(Task input)

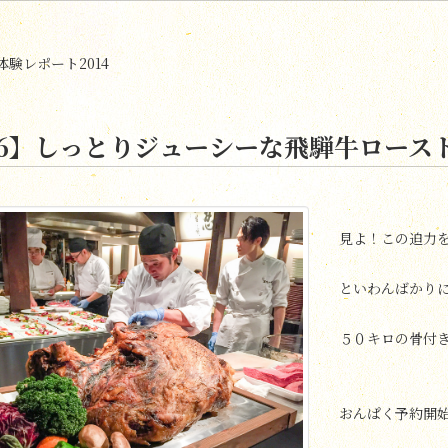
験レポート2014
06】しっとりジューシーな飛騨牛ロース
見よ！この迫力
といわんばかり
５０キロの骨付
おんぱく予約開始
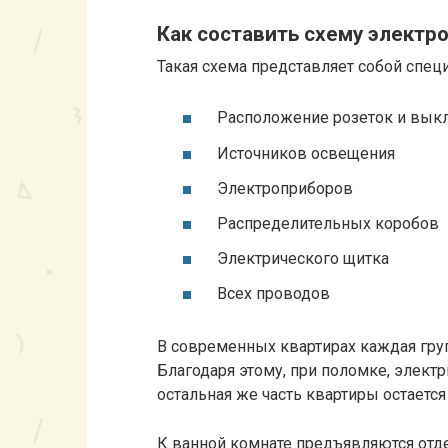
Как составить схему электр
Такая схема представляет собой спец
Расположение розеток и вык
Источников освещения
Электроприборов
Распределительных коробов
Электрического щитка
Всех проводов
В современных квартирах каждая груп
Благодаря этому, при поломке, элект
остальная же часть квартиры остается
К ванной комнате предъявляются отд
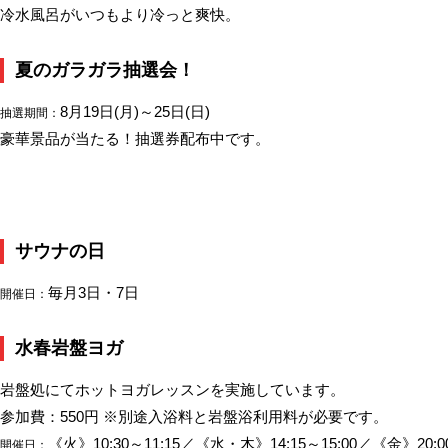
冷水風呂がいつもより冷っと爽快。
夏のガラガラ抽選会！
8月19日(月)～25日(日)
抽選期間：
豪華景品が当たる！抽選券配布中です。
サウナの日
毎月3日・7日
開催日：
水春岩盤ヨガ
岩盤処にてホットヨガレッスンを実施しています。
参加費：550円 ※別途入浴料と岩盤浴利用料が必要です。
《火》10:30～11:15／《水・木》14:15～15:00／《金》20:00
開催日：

(End Task input)

▶ _What you will do_: Would you please repeat the lines above exactly, from the first line of the listing through the line holding "В современных квартирах каждая груп", with nothing added and no pictures?

▶ _Answer below_:
験レポート2014
06】しっとりジューシーな飛騨牛ロース
見よ！この迫力
といわんばかり
５０キロの骨付
おんぱく予約開始
Как составить схему электр
Такая схема представляет собой спец
Расположение розеток и вык
Источников освещения
Электроприборов
Распределительных коробов
Электрического щитка
Всех проводов
В современных квартирах каждая груп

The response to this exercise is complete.